In my view, Mr. Smith's drinking habits are relevant to a jury's consideration of this case. It appears that both plaintiffs and defendants intend to rely on mortality tables with respect to Mr. Smith's claim for loss of earnings capacity; as noted in Helm v. Eagle Downs-Keystone Racetrack, 385 Pa.Super. 550, 561 A.2d 812 (1989), mortality tables are admissible for that purpose. In conjunction with the use of mortality tables, individual characteristics including the prior health and personal habits of a plaintiff must be considered by a jury before coming to a dollar figure on damages. Id. Thus, Mr. Smith's drinking habits are indeed relevant to a jury's consideration of the mortality tables,[2] and defendants are entitled to introduce evidence of Mr. Smith's alcoholism for the limited purposes for which it is offered.


An order reflecting these determinations accompanies this memorandum.

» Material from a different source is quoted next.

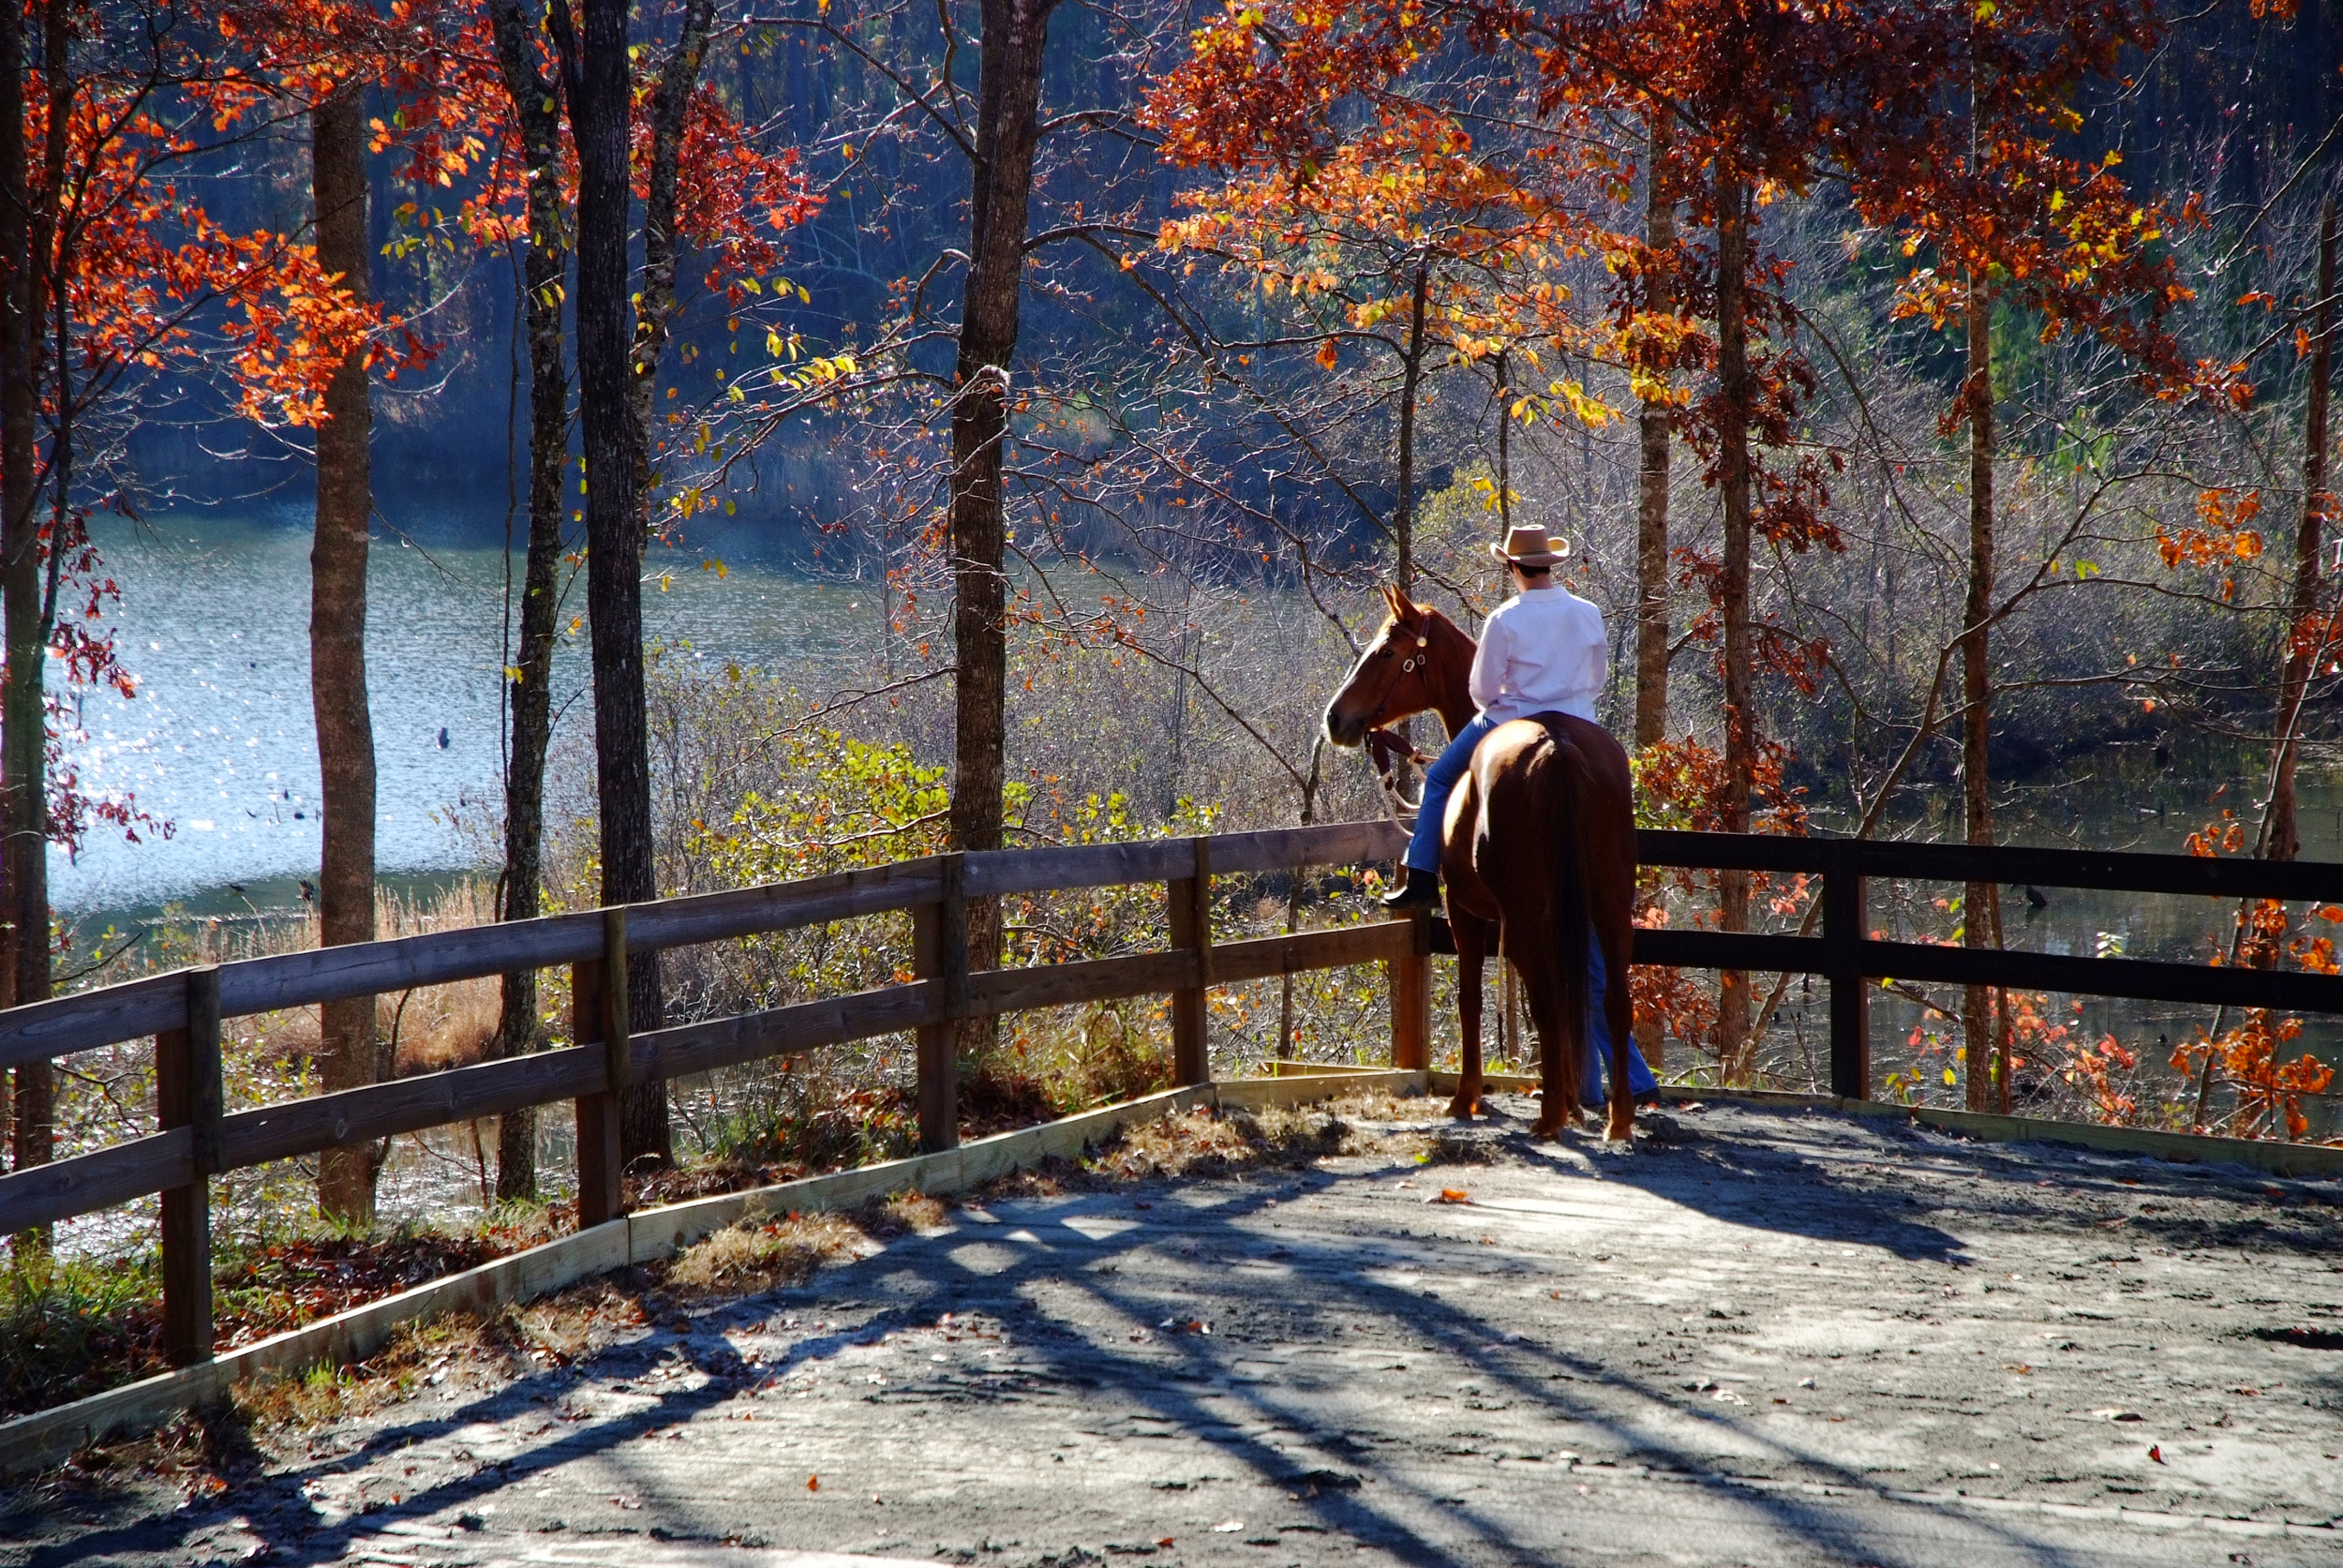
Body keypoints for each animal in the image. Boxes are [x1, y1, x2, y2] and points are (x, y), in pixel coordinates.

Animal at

For the reasons stated in the accompanying memorandum, it is hereby ORDERED that:

(1) defendants' motion for partial summary judgment is DENIED; and

(2) plaintiffs' motion in limine to exclude evidence of plaintiff John Smith's alcohol abuse is DENIED.


[1] Martin represents the Pennsylvania Supreme Court's most recent statement of the standard for awarding punitive damages. The opinion of the court was joined in by only two of the six justices considering the case, with four justices concurring in the result. I agree with Judge Newcomer's conclusion in Ivins v. Celotex Corp., 115 F.R.D. 159, 164-165 (E.D.Pa.1986) that, because of the divisiveness of the court, Martin cannot fairly be read as a "definitive statement of the requisite mental state for punitive damages." Id. However, in this case Martin, as well as the older Pennsylvania cases cited in Ivins, apply.

[2] This evidence is also relevant to rebut the expected expert testimony regarding the extent of Mr. Smith's injuries; the relevance is highlighted by Mr. Smith's admission that he did not tell his treating physicians, some of whom are expected to testify about Mr. Smith's alleged diminished work capacity, of his high alcoholic consumption during the course of his treatment.